Belfast Telegraph

New drive to rebrand dissidents ‘criminals’

Dissident republicans may be officially referred to as “criminals” and “terrorists” in the future under new government proposals.

The authorities are said to be concerned the use of the word “republican” gives dissidents a degree of credibility.

The Sunday Times said the NIO is set to introduce the measures for members of groups such as the Continuity IRA, Real IRA and Oglaigh na hEireann (OnH) amid the severe threat they pose to the security forces.

This includes ‘rebranding’ aimed at removing the word republican to distinguish dissidents from Sinn Fein and influencing opinion in nationalist community. The step has been devised in consultation with civil servants, police chiefs and MI5.

A spokesman for the NIO told the paper: “Calling these disparate criminal groups dissident republicans gives them a status that they don’t deserve.

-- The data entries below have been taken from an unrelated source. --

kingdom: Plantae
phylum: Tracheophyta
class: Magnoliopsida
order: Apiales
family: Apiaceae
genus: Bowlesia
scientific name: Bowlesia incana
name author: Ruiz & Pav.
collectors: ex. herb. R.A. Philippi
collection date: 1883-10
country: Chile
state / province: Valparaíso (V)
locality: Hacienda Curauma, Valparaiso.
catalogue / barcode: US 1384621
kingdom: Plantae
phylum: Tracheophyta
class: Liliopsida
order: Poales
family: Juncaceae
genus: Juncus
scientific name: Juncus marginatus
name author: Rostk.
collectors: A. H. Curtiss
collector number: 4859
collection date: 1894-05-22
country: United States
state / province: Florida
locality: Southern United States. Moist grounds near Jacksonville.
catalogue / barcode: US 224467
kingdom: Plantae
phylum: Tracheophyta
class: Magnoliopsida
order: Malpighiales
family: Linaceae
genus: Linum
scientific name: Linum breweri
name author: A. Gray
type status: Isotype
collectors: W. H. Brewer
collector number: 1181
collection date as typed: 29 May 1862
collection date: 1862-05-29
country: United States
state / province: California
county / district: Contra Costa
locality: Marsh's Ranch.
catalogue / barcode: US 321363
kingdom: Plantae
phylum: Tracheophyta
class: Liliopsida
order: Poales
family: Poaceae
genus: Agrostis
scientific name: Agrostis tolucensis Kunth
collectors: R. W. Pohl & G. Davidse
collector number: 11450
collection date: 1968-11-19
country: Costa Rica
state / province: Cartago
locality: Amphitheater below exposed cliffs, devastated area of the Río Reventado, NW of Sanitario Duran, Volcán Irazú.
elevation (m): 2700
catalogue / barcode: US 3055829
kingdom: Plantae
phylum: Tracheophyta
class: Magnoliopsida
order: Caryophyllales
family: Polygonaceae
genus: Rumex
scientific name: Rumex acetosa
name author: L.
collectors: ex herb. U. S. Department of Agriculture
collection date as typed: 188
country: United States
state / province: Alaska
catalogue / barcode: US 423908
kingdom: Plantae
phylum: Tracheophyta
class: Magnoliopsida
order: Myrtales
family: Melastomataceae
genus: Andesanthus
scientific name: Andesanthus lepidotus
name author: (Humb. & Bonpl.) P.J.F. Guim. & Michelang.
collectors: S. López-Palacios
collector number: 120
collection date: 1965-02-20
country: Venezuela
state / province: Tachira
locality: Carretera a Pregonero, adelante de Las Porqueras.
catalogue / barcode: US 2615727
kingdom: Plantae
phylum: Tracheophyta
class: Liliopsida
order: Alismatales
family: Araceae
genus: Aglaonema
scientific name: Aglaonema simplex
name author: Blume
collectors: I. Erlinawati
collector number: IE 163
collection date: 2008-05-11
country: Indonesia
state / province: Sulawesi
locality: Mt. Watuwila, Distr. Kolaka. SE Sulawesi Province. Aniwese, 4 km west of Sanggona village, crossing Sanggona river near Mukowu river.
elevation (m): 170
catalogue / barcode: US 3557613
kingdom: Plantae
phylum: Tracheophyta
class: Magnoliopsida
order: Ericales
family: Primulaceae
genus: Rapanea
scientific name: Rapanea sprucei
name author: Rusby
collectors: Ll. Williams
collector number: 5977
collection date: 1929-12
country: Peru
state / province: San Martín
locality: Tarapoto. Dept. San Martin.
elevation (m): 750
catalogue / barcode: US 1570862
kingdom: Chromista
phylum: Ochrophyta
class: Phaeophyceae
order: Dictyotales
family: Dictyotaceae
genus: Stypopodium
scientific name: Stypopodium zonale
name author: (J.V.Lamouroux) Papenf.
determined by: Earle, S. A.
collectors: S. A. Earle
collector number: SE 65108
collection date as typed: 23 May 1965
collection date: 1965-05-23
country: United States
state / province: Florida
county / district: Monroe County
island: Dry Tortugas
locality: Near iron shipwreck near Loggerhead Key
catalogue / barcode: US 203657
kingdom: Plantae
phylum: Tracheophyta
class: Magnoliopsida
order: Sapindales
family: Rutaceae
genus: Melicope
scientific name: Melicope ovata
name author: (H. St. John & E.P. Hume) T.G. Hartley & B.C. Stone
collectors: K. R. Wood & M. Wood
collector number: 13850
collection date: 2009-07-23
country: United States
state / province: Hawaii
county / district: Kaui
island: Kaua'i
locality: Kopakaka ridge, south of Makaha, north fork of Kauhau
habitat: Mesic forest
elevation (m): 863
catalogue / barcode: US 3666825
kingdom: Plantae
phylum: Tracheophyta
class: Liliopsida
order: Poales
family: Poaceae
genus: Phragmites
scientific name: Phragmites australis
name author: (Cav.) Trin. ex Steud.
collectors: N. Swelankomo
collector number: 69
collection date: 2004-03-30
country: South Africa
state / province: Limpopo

“They are the enemies of peace and political progress and the language used to describe them should reflect this.”

One term which may be used is “criminal paramilitary gangs”.

Security forces have reported increased terrorist activity on both sides of the border in the past two years.

The Real IRA is said to have been behind last week’s attack on the Players Lounge pub in Fairview in Dublin, which left a doorman with critical head injuries and two customers injured.

They are believed to be the same dissident elements which came close to causing multiple deaths in Lurgan over the Twelfth of July period when they attempted to set fire to the Dublin-Belfast train, with 55 passengers - including women, children and the elderly - trapped on board.

In Dublin, the Real IRA has intimidated large numbers of publicans around the city into hiring their members as doormen.

The innocent doorman, shot twice in the body and once in the head at the Players Lounge on Fairview Strand on Sunday 25 July, is critical in hospital.

Wayne Barrett (31), from Finglas, Dublin was described by friends and relatives last week as a “gentle giant” who had never had any connection with criminals or any republican group.

Equally innocent customers, friends Austen Purcell (22), and Brian Masterson (30), were hurt.

Gardai say the “republicans” behind the extortion rackets in Dublin, Cork and elsewhere are led by ex-Provisional IRA members who moved into racketeering well before the ceasefires of the mid-Nineties were called and the organisation declared itself disbanded in July 2005.